We performed a retrospective analysis of 251 acute care surgery patients managed with TAC by negative pressure wound therapy (NPWT). Kidney Disease: Improving Global Outcomes AKI stages were assessed on admission, initial TAC, and following TAC at 48 h, 96 h, and 7 d. Multivariate regression was performed to identify risk factors for AKI and inpatient mortality.

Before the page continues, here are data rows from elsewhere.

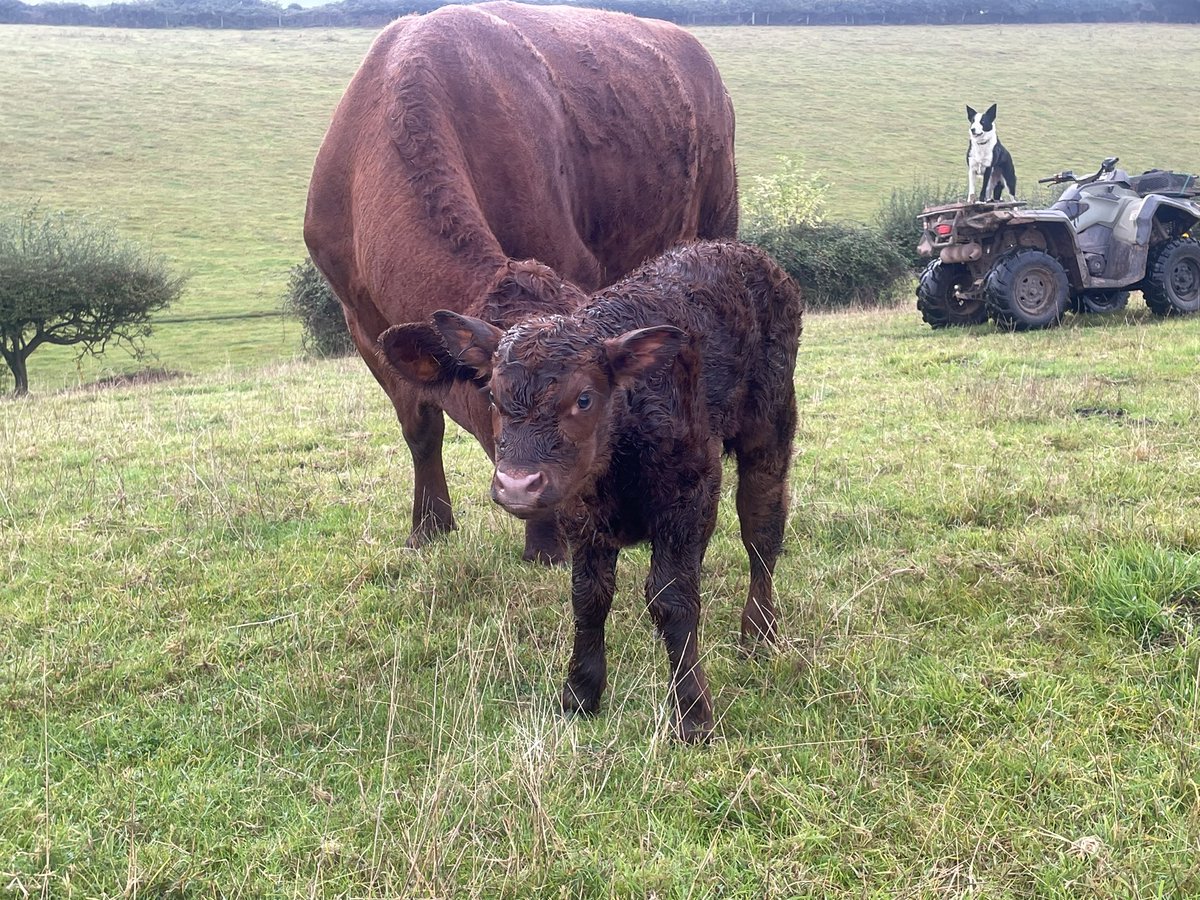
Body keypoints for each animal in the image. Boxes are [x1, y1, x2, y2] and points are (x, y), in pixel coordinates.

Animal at [303, 1, 739, 565]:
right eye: (490, 392)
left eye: (582, 395)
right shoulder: (362, 322)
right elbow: (420, 427)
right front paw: (429, 527)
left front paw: (548, 540)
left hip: (718, 216)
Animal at [377, 241, 803, 742]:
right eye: (493, 395)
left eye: (584, 398)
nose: (517, 484)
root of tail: (741, 252)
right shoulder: (582, 518)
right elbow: (589, 597)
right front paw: (580, 693)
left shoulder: (689, 496)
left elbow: (674, 600)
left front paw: (693, 714)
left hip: (769, 430)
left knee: (762, 531)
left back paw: (759, 633)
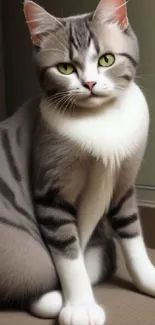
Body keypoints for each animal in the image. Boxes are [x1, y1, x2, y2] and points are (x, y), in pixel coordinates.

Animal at [0, 0, 155, 322]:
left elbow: (132, 237)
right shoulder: (51, 195)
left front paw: (148, 278)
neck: (100, 118)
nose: (90, 83)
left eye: (106, 60)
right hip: (23, 252)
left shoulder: (123, 185)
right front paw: (80, 306)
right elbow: (69, 257)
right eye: (65, 68)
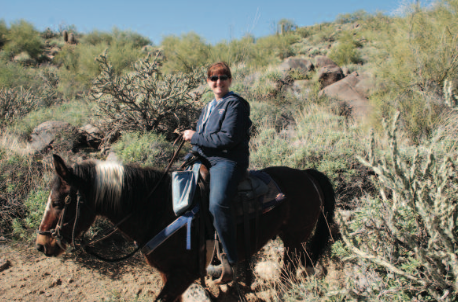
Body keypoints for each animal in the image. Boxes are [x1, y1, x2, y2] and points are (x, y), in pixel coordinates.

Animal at [35, 155, 334, 300]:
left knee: (289, 271)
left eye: (59, 202)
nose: (42, 245)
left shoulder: (183, 274)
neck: (159, 210)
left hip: (294, 239)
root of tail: (306, 174)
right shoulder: (167, 274)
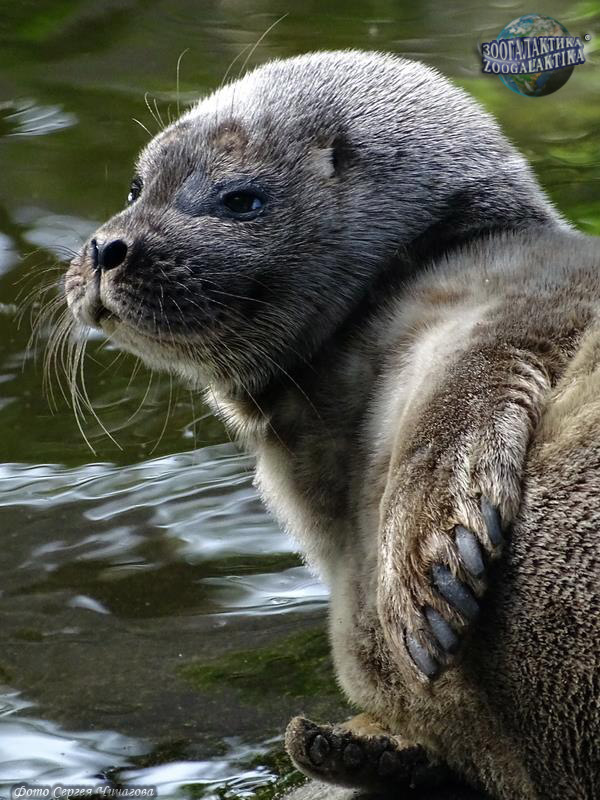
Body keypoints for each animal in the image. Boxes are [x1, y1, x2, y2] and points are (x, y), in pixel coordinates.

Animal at [60, 51, 599, 799]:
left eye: (241, 199)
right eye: (138, 186)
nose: (107, 247)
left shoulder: (519, 294)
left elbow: (456, 409)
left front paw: (426, 577)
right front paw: (366, 750)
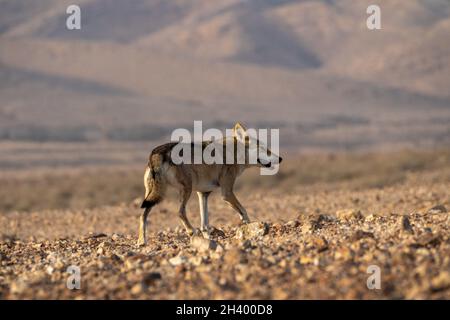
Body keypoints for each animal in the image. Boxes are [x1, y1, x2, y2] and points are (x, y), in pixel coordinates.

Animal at [136, 122, 282, 245]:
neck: (233, 153)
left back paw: (141, 241)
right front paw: (250, 229)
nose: (280, 158)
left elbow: (205, 223)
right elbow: (244, 212)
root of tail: (156, 152)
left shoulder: (203, 193)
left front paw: (208, 239)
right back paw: (191, 231)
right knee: (180, 212)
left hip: (153, 196)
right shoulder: (227, 193)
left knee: (142, 216)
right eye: (265, 149)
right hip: (185, 190)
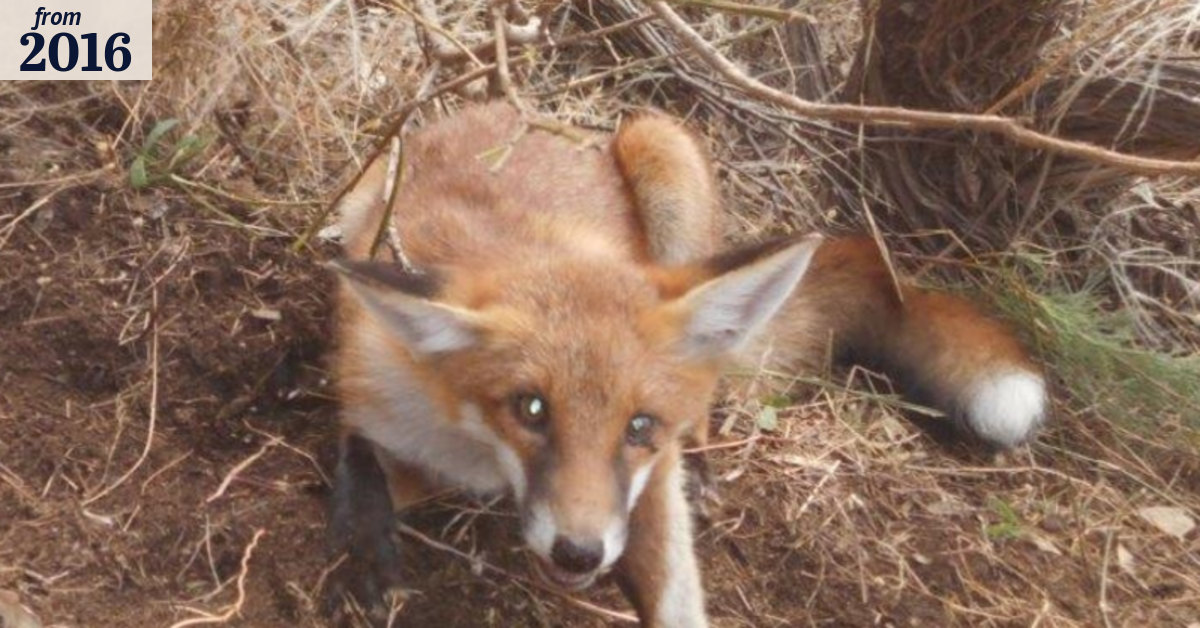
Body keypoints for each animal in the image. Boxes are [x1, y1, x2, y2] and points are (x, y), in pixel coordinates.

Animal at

Fifty-seven percent of all patients developed AKI within 7 days of laparotomy (stage 1: 14%, 2: 21%, 3: 22%). The prevalence of AKI peaked 48 h following TAC, and stage correlated with inpatient mortality (stage 0: 7%, 1: 13%, 2: 19%, 3: 37%, P < 0.001). Overall mortality was 14%. Factors predictive of stage 2 or 3 AKI at 48 h included age >65 years (OR 2.6 [95% CI 1.4–4.9]), NPWT output >30 mL/h from first TAC to 48 h (2.0 [1.1–3.9]), and three parameters at initial laparotomy: mean arterial pressure <60 mm Hg (2.9 [1.0–8.5]), temperature <36°C (2.1 [1.1–3.8]), and anion gap >21 mEq/L (1.9 [1.0–3.7]). AKI was an independent predictor of inpatient mortality (5.5 [2.5–11.8]).


AKI is common following TAC, reaches greatest prevalence 48 h after initial laparotomy, and is associated with increased mortality. NPWT fluid loss is a risk factor for AKI that is unique to TAC patients.